Source records:
+===+
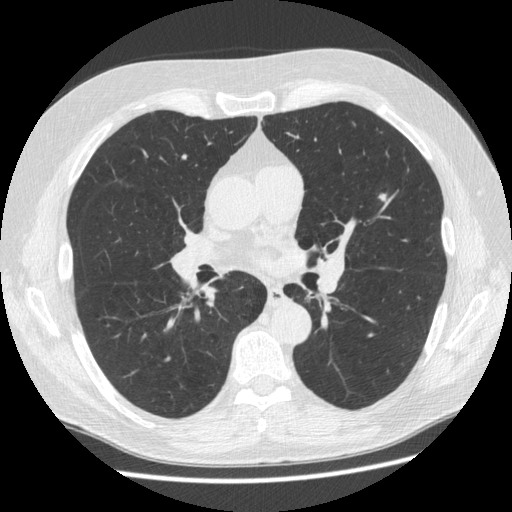
Low-dose screening chest CT, one axial slice. Slice 301 of 545 in the series (ordered by position). Reconstruction kernel STANDARD. Lung window (W 1500 / L -600 HU). 1.25 mm slice thickness. 512 × 512 image matrix, field of view 360 × 360 mm.
Outlined on this slice (outlined manually by an expert reader):
- lesion 1 (nodule, upper lobe of left lung): bounding box (x1, y1, x2, y2) in pixels: (379, 194, 386, 201)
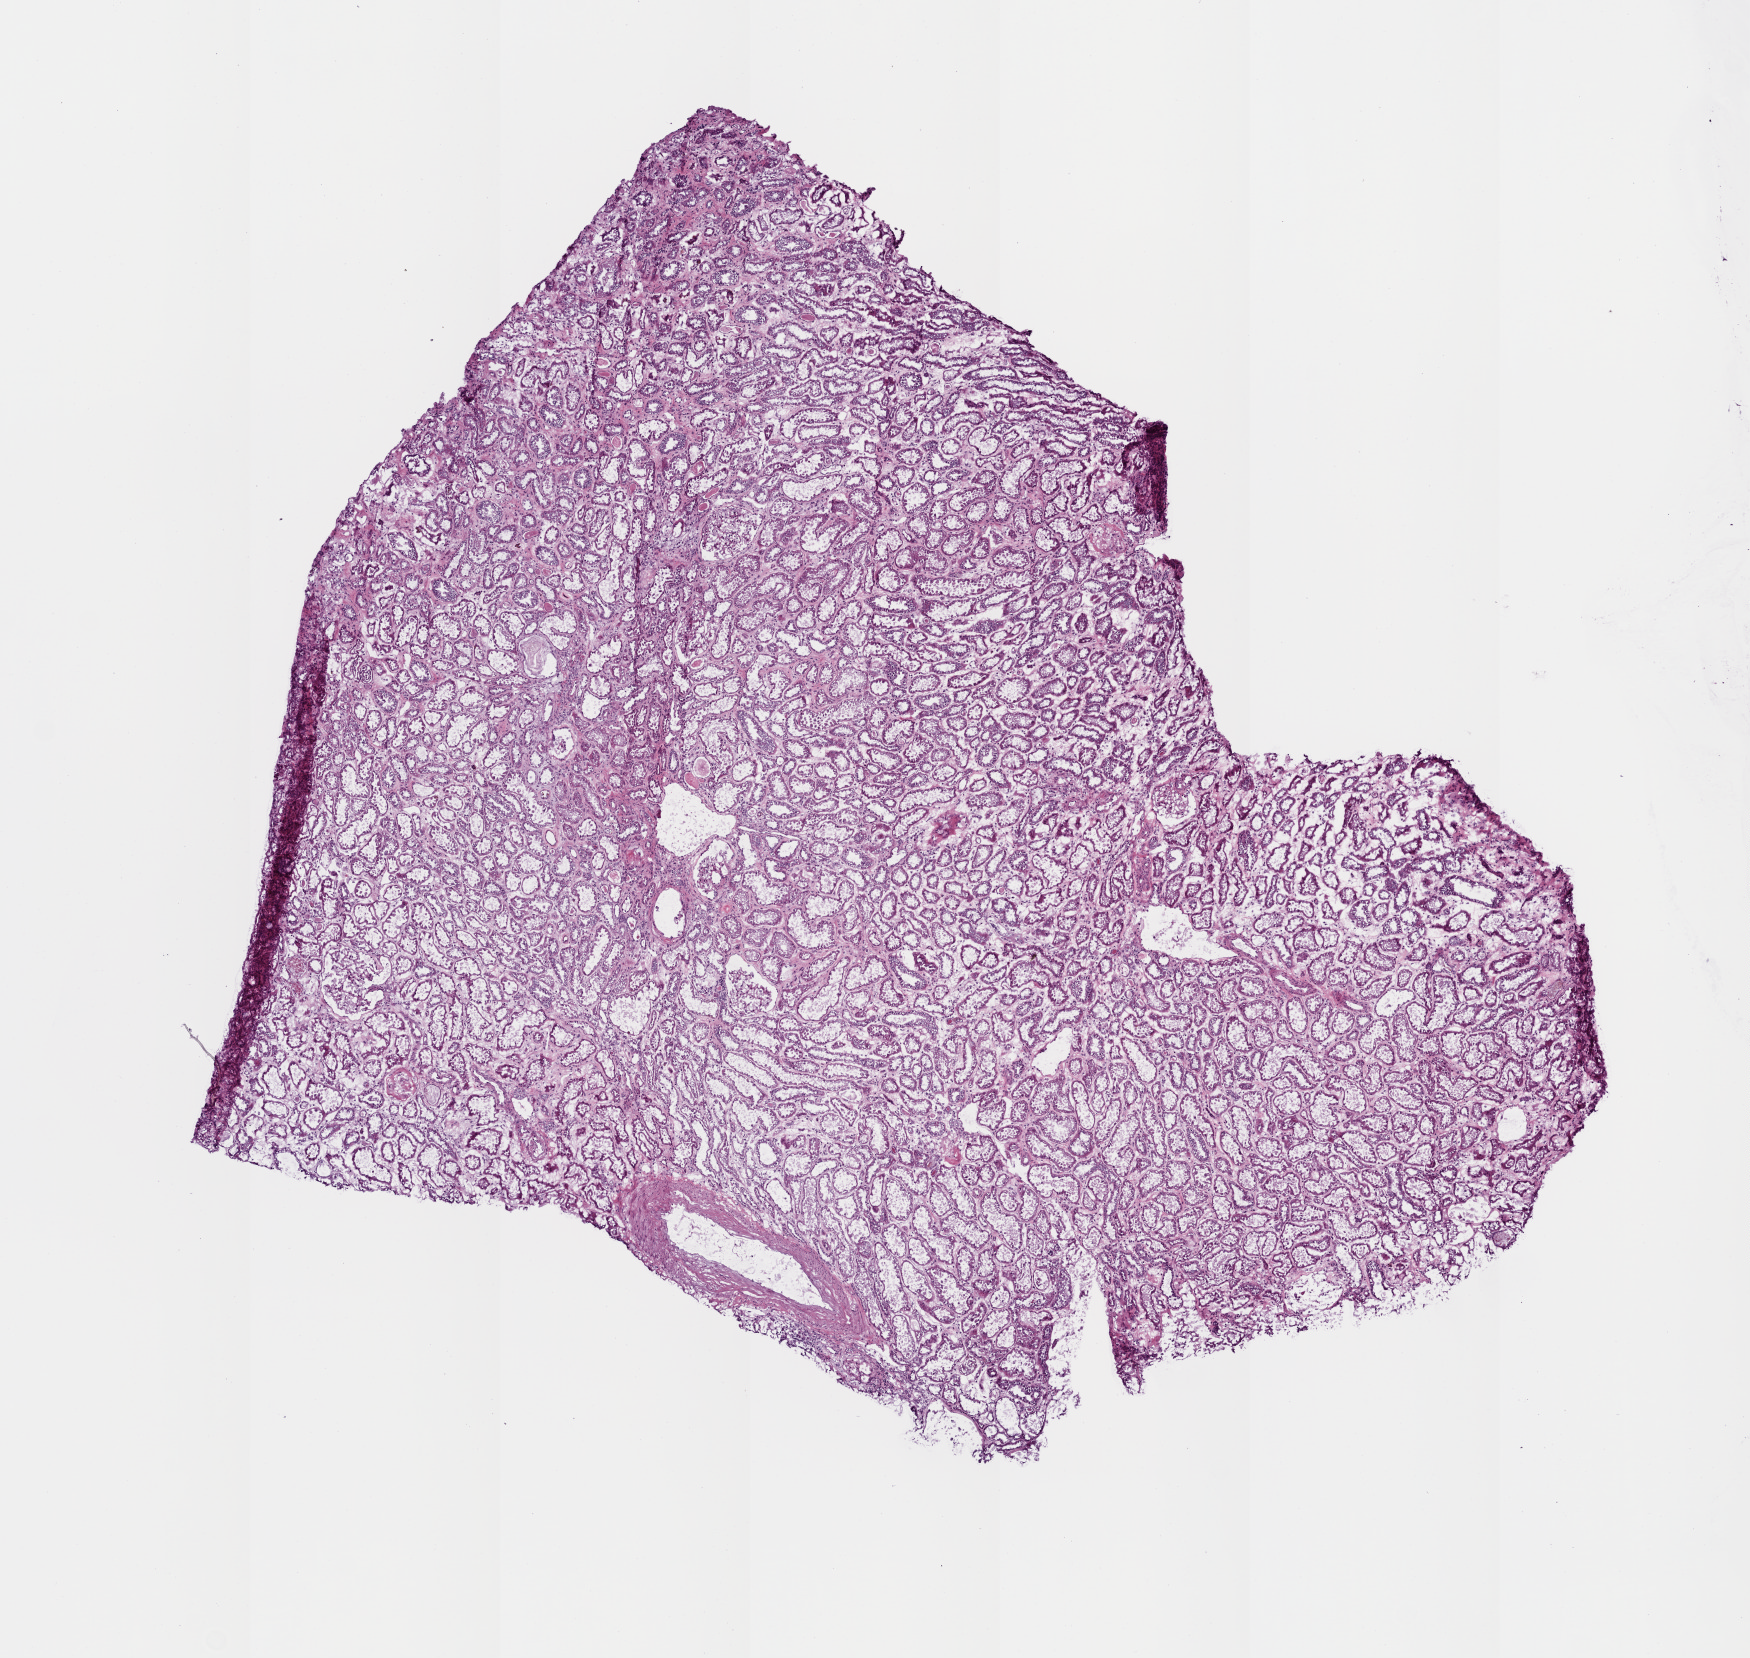
Digitized H&E tissue section (whole slide), a low-resolution overview of the entire scanned area, about 7.0 x 6.7 mm (acquisition: 20x scan); frozen section from the top of the tissue portion; kidney, solid tissue normal (non-tumour tissue) sample. Patient: male, age at initial diagnosis 53 years.
This section: solid tissue normal (non-tumour) sample from the same patient. Patient diagnosis: Papillary adenocarcinoma, NOS.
+===+
■ **WORK REQUIRED**:
Please set down exactly the lines from the first line of the data above through the line with "- lesion 1 (nodule, upper", both included, leaving out the pictures.

■ **TASK RESULT**:
Low-dose screening chest CT, one axial slice. Slice 301 of 545 in the series (ordered by position). Reconstruction kernel STANDARD. Lung window (W 1500 / L -600 HU). 1.25 mm slice thickness. 512 × 512 image matrix, field of view 360 × 360 mm.
Outlined on this slice (outlined manually by an expert reader):
- lesion 1 (nodule, upper lobe of left lung): bounding box (x1, y1, x2, y2) in pixels: (379, 194, 386, 201)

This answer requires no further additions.